The Hillsborough inquests commenced on March 31, 2014 and are the subject of reporting restrictions that have been imposed by the Attorney General's office. Liverpool Football Club is respectful of these restrictions and will therefore only be making available updates from other media channels for the duration of the inquest.
The report below - and the witness testimony contained within it - does not necessarily reflect the views of Liverpool FC. Please be aware that the reports on these pages will contain evidence about the day of the disaster which may be distressing.
To view archive reports from each day of the inquest hearings, click here.
Courtesy of the BBC - December 4
A senior ambulance officer has admitted failing to "properly assess" the unfolding disaster in front of him at Hillsborough.
Paul Eason also told the inquests he failed to alert the ambulance control room, despite being the "eyes and ears" of the service inside the stadium.
"Unfortunately, on this day, the eyes were blurred and the ears were blocked," he agreed.
Ninety-six Liverpool fans died following a crush on 15 April 1989.
On the day of the tragedy, Mr Eason and fellow station officer Patrick Higgins were positioned in one corner of Sheffield Wednesday's ground just before kick-off.
Three minutes later, at about 15:03, they noticed something happening on the Leppings Lane terraces and walked over to see what was going on.
A barrister representing some of the families described the walk as a 'leisurely stroll'.
Despite being in front of the pens, Mr Eason said he did not notice fans being crushed inside.
Asked if he heard screaming from the pens, he replied: "All I can remember hearing is a roaring noise."
Mr Eason agreed he "failed to properly assess the situation" on the Leppings Lane terraces at the FA Cup semi-final between Liverpool and Nottingham Forest.
He also accepted he "failed to declare a major emergency at the earliest opportunity", and "failed to relay all the relevant information to South Yorkshire Metropolitan Ambulance Service (SYMAS) control".
Asked whether he thought he adequately informed anyone of what was going on - so hospitals could be prepared - he said: "I think that the mistake that I made there was presuming that the control room would know what I was doing and would pass that information on.
"That was the mistake I made - I assumed they would understand what I was dealing with.
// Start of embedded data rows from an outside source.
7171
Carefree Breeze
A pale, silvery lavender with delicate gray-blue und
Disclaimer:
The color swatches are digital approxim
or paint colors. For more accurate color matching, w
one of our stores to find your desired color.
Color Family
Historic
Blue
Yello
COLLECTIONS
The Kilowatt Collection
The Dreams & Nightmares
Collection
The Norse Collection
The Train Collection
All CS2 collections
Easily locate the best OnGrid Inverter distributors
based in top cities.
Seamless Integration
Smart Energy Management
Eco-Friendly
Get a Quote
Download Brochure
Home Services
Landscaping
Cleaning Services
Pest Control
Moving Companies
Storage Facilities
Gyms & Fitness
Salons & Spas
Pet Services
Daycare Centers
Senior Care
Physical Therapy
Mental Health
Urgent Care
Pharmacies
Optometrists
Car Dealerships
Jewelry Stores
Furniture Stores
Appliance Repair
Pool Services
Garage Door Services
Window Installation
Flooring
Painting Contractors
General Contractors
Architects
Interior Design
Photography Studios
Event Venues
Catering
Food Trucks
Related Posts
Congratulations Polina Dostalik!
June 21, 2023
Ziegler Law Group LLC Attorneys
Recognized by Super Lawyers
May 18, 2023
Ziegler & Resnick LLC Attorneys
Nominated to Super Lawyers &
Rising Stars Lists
Obviously they didn't. They couldn't be expected to."
Transcripts of conversations between ambulance control and police at 15:08 and 15:09 showed an officer asked for a "fleet of ambulances" and then "all the ambulances you have got available".
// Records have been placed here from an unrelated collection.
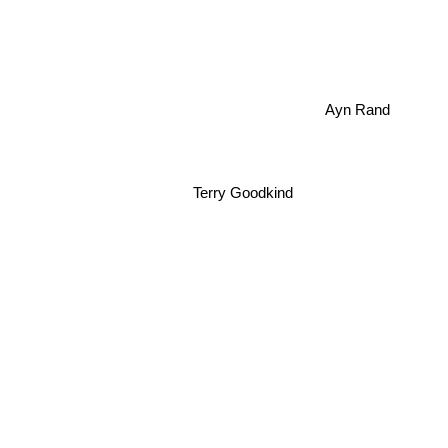
Ayn Rand
Terry Goodkind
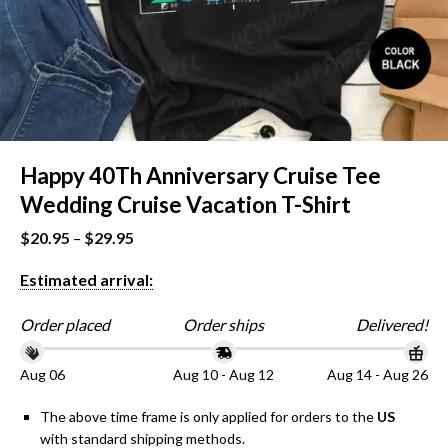
Happy 40Th Anniversary Cruise Tee
Wedding Cruise Vacation T-Shirt
$
20.95
–
$
29.95
Estimated arrival:
Order placed
Order ships
Delivered!
Aug 06
Aug 10 - Aug 12
Aug 14 - Aug 26
The above time frame is only applied for orders to the
US
with standard shipping methods.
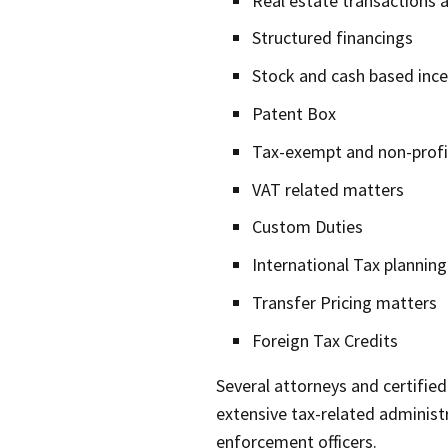
Real estate transactions a
Structured financings
Stock and cash based ince
Patent Box
Tax-exempt and non-profi
VAT related matters
Custom Duties
International Tax planning
Transfer Pricing matters
Foreign Tax Credits
Several attorneys and certified
extensive tax-related administ
enforcement officers.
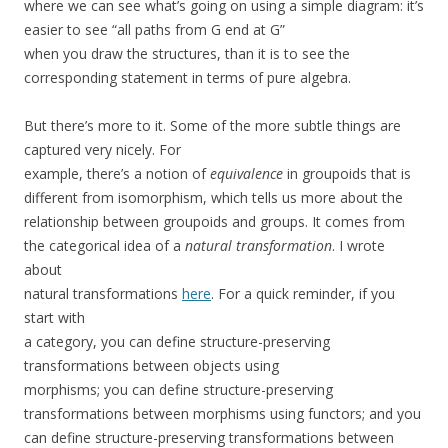
where we can see what’s going on using a simple diagram: it’s
easier to see “all paths from G end at G”
when you draw the structures, than it is to see the
corresponding statement in terms of pure algebra.
But there’s more to it. Some of the more subtle things are
captured very nicely. For
example, there’s a notion of
equivalence
in groupoids that is
different from isomorphism, which tells us more about the
relationship between groupoids and groups. It comes from
the categorical idea of a
natural transformation
. I wrote
about
natural transformations
here
. For a quick reminder, if you
start with
a category, you can define structure-preserving
transformations between objects using
morphisms; you can define structure-preserving
transformations between morphisms using functors; and you
can define structure-preserving transformations between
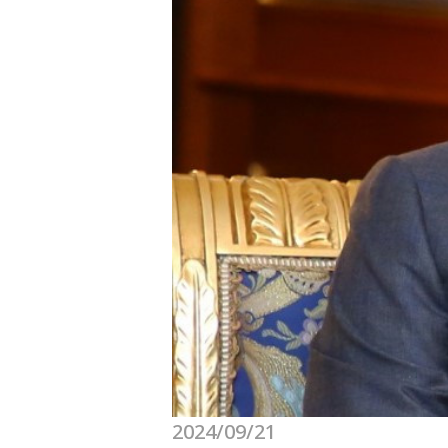
2024/09/21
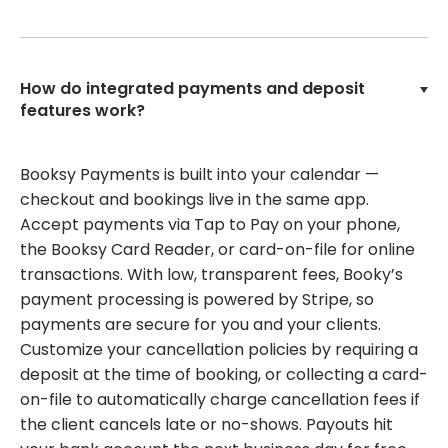
How do integrated payments and deposit
features work?
Booksy Payments is built into your calendar —
checkout and bookings live in the same app.
Accept payments via Tap to Pay on your phone,
the Booksy Card Reader, or card-on-file for online
transactions. With low, transparent fees, Booky’s
payment processing is powered by Stripe, so
payments are secure for you and your clients.
Customize your cancellation policies by requiring a
deposit at the time of booking, or collecting a card-
on-file to automatically charge cancellation fees if
the client cancels late or no-shows. Payouts hit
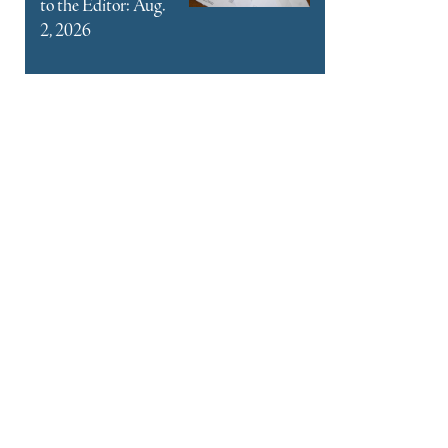
to the Editor: Aug.
2, 2026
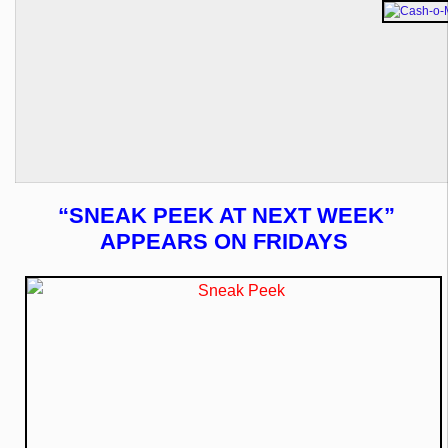
“SNEAK PEEK AT NEXT WEEK”
APPEARS ON FRIDAYS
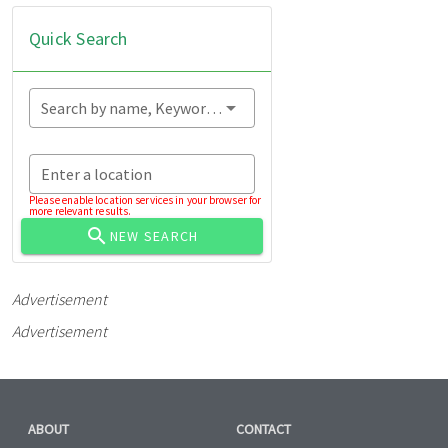
Quick Search
Search by name, Keyword...
Enter a location
Please enable location services in your browser for
more relevant results.
NEW SEARCH
Advertisement
Advertisement
ABOUT
CONTACT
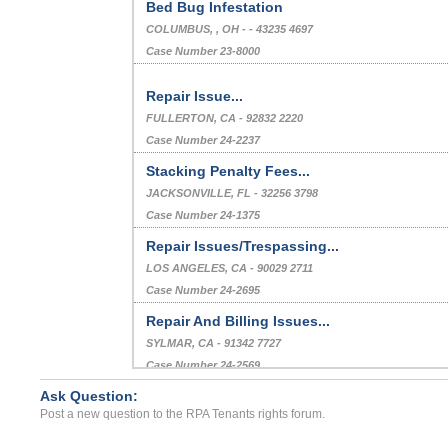
Bed Bug Infestation
COLUMBUS, , OH - - 43235 4697
Case Number 23-8000
Repair Issue...
FULLERTON, CA - 92832 2220
Case Number 24-2237
Stacking Penalty Fees...
JACKSONVILLE, FL - 32256 3798
Case Number 24-1375
Repair Issues/Trespassing...
LOS ANGELES, CA - 90029 2711
Case Number 24-2695
Repair And Billing Issues...
SYLMAR, CA - 91342 7727
Case Number 24-2569
Ask Question:
Disorderly Conduct/ Unpro...
Post a new question to the RPA Tenants rights forum.
Statesville, North Carolina - 28625
Case Number 23-1351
On both occasions, the controller replied: "We have got officers in the vicinity that can assess it."
Mark George QC, who represents a group of families who lost loved ones, asked Mr Eason if he agreed the initial ambulance service response was "a complete shambles".
"We had a delayed response," he replied.
The former station officer also accepted "partial responsibility" for failing to "organise and impose command-and-control from the outset".
The jury heard Mr Eason say that "under extreme circumstances, we all did the best that we could".
Mr Eason was also questioned by Jenni Richards QC, who represents Yorkshire Ambulance Service.
He agreed neither he nor the service had "anything to do with the actions and decisions that led to the severe overcrowding".
Ms Richards also said the SYMAS presence at the ground was "very modest" and included Mr Eason and three colleagues.
Asked whether "any amount of training, however good, could really have prepared" him for what happened, he said: "No. I have never experienced anything like it before or since."
The inquests, sitting in Warrington, continue.